** Opening Extracted records block **

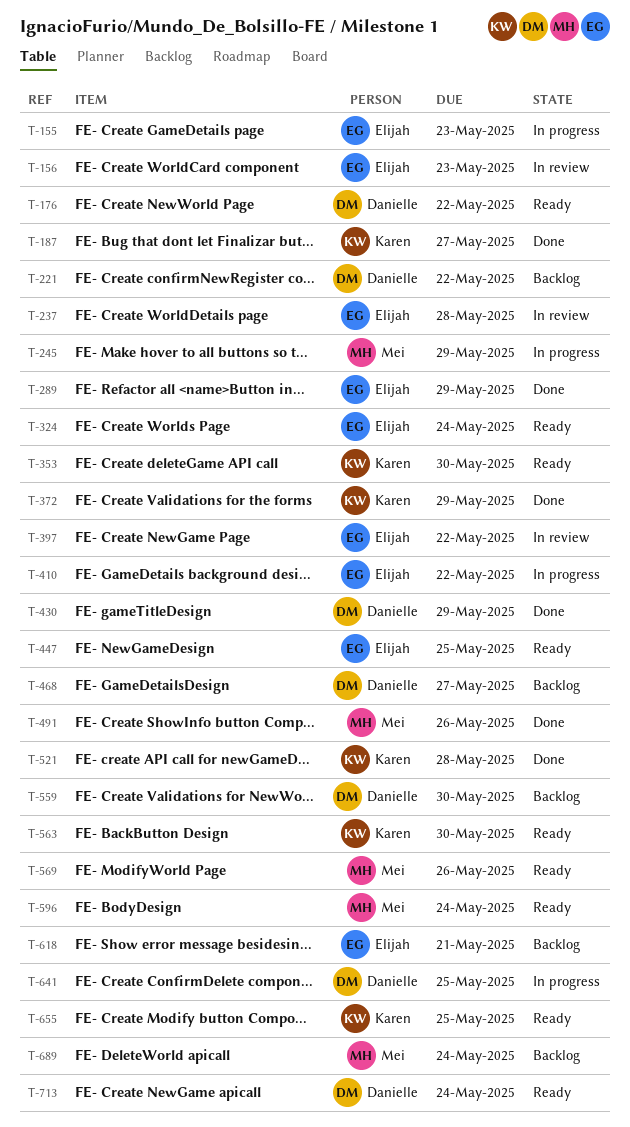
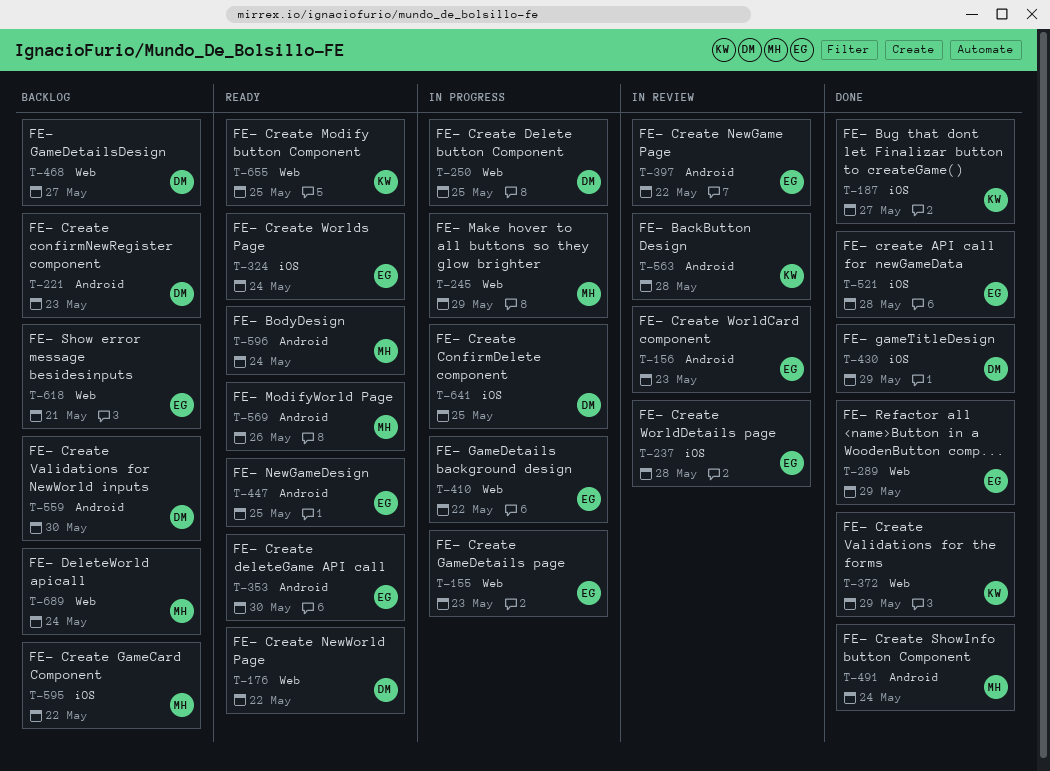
T-221, due: May 22 -> May 23
T-250: none -> present
T-353, owner: Karen -> Elijah
T-491, due: May 26 -> May 24
T-521, owner: Karen -> Elijah
T-563, status: Ready -> In review
T-563, due: May 30 -> May 28
T-595: none -> present
T-713: present -> none

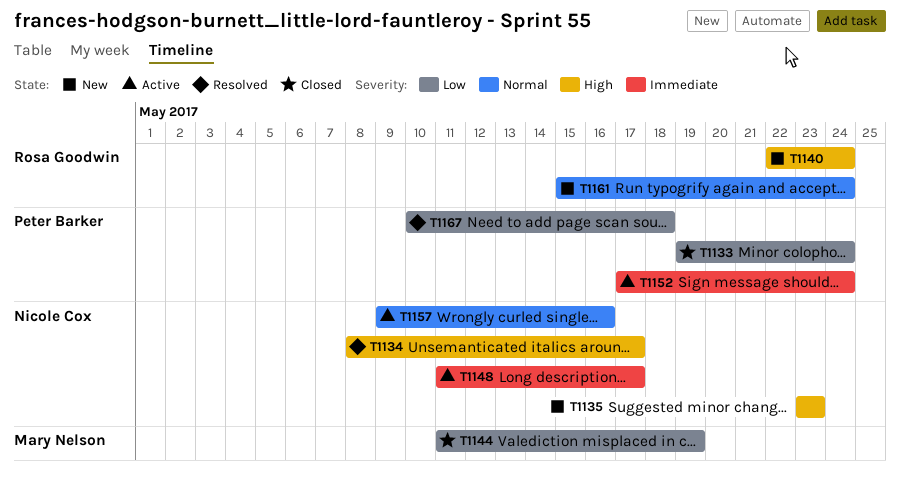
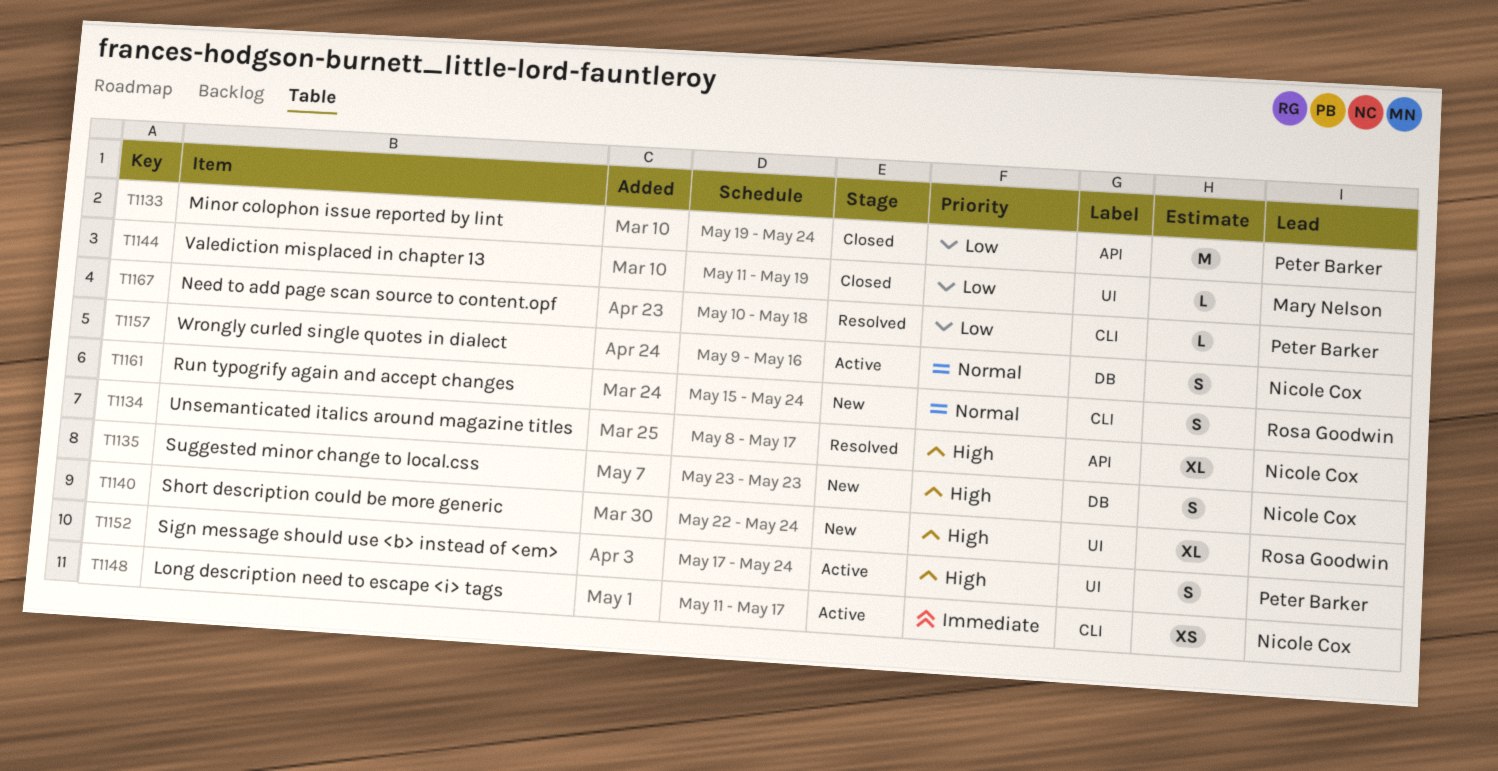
T1152, priority: Immediate -> High

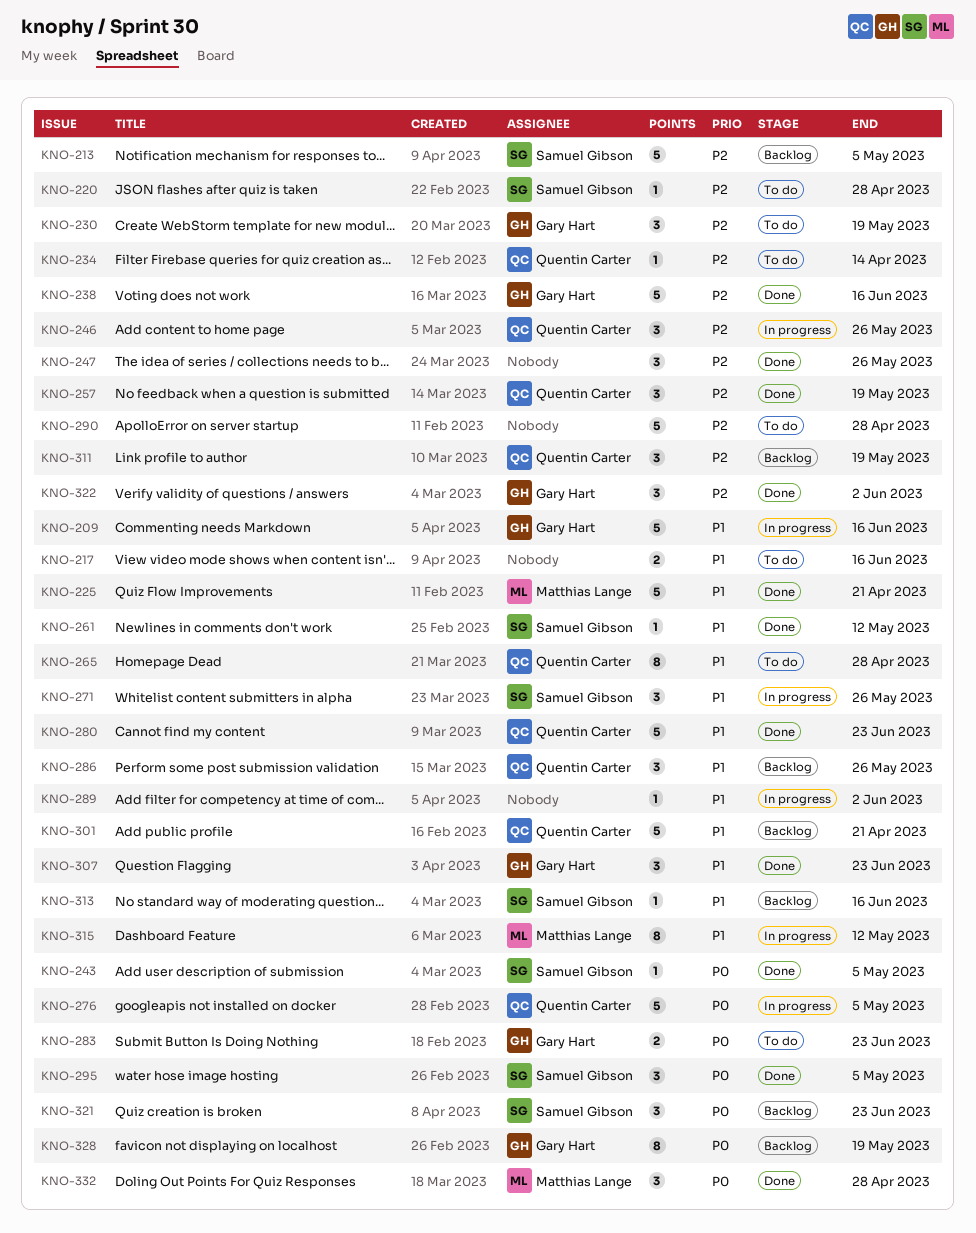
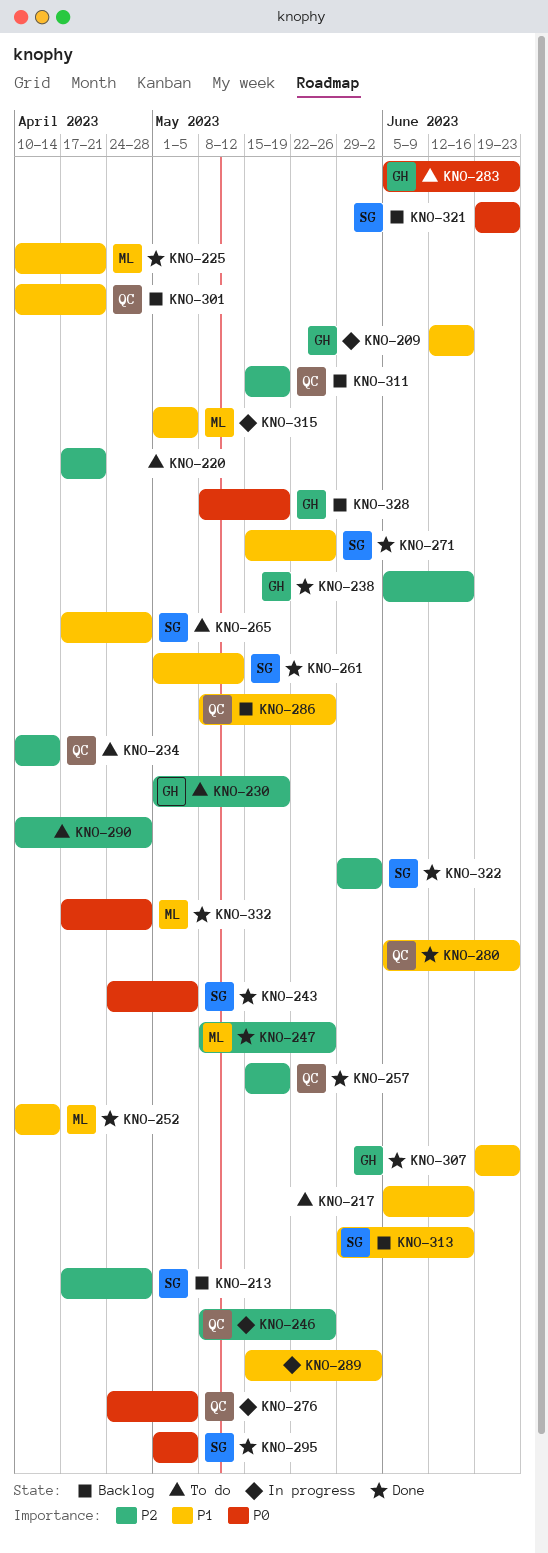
KNO-213, due: May 5 -> Apr 28
KNO-220, owner: Samuel Gibson -> none
KNO-220, due: Apr 28 -> Apr 21
KNO-247, owner: none -> Matthias Lange
KNO-252: none -> present
KNO-265, owner: Quentin Carter -> Samuel Gibson
KNO-271, status: In progress -> Done
KNO-315, due: May 12 -> May 5
KNO-322, owner: Gary Hart -> Samuel Gibson

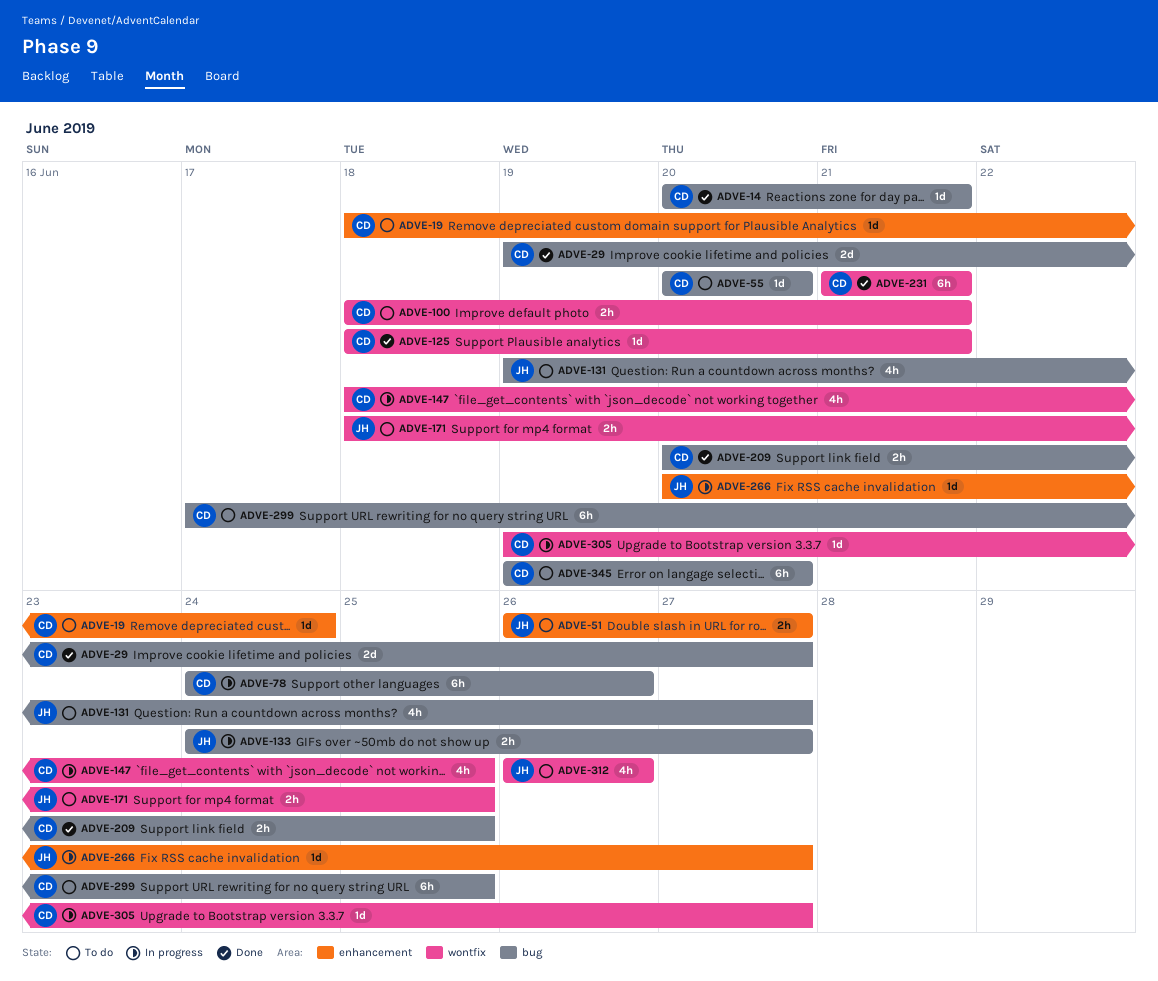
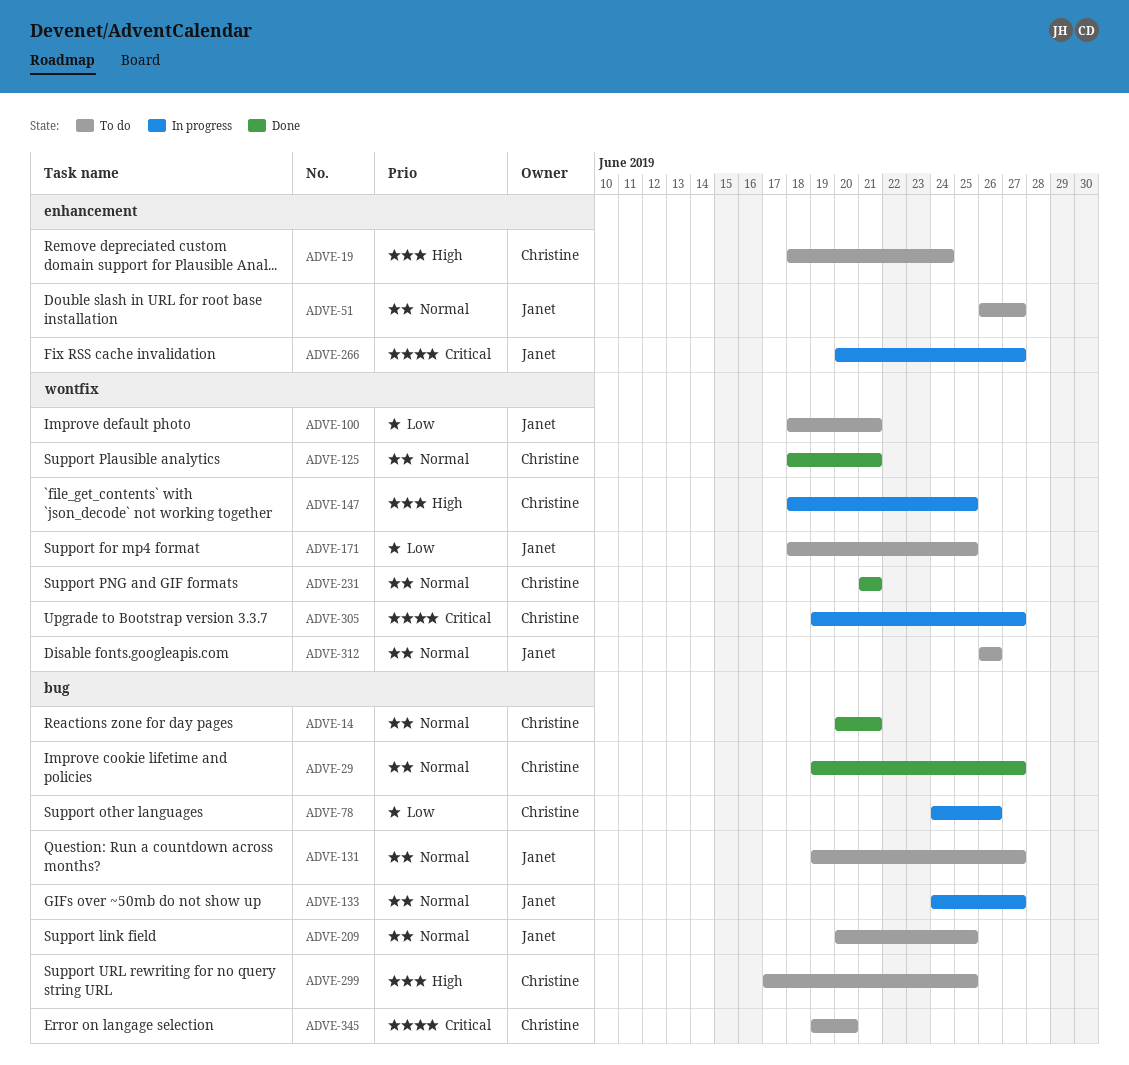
ADVE-55: present -> none
ADVE-100, owner: Christine -> Janet
ADVE-209, status: Done -> To do
ADVE-209, owner: Christine -> Janet

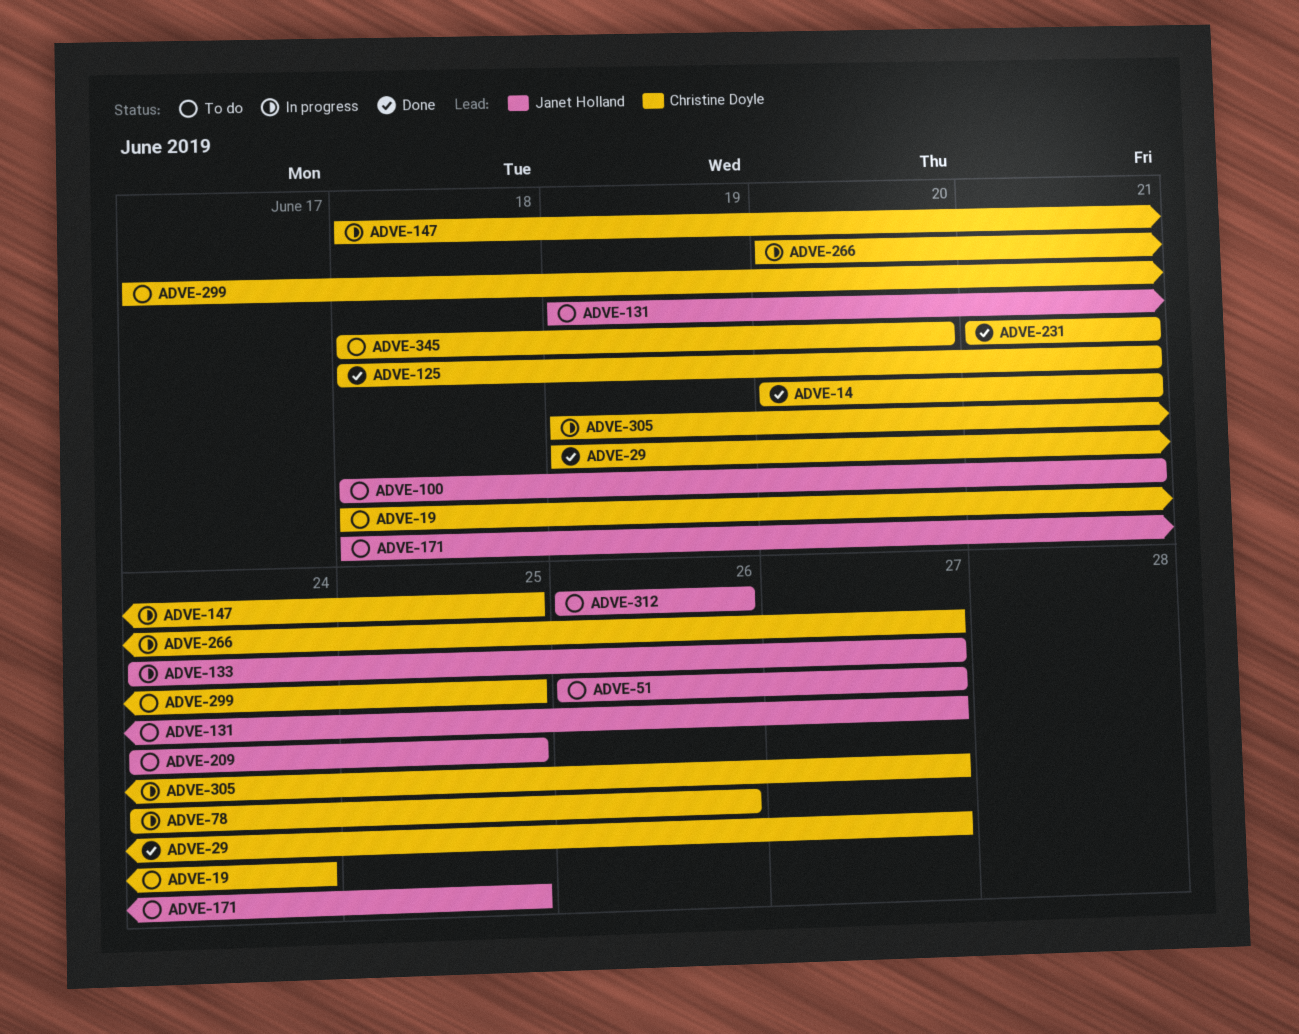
ADVE-209, start: Jun 20 -> Jun 24
ADVE-266, owner: Janet Holland -> Christine Doyle
ADVE-345, start: Jun 19 -> Jun 18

** Closing Extracted records block **

[Aim of the task]
Could the entries be output exactly as written, but without their images?

[Response area]
T-221, due: May 22 -> May 23
T-250: none -> present
T-353, owner: Karen -> Elijah
T-491, due: May 26 -> May 24
T-521, owner: Karen -> Elijah
T-563, status: Ready -> In review
T-563, due: May 30 -> May 28
T-595: none -> present
T-713: present -> none

T1152, priority: Immediate -> High

KNO-213, due: May 5 -> Apr 28
KNO-220, owner: Samuel Gibson -> none
KNO-220, due: Apr 28 -> Apr 21
KNO-247, owner: none -> Matthias Lange
KNO-252: none -> present
KNO-265, owner: Quentin Carter -> Samuel Gibson
KNO-271, status: In progress -> Done
KNO-315, due: May 12 -> May 5
KNO-322, owner: Gary Hart -> Samuel Gibson

ADVE-55: present -> none
ADVE-100, owner: Christine -> Janet
ADVE-209, status: Done -> To do
ADVE-209, owner: Christine -> Janet

ADVE-209, start: Jun 20 -> Jun 24
ADVE-266, owner: Janet Holland -> Christine Doyle
ADVE-345, start: Jun 19 -> Jun 18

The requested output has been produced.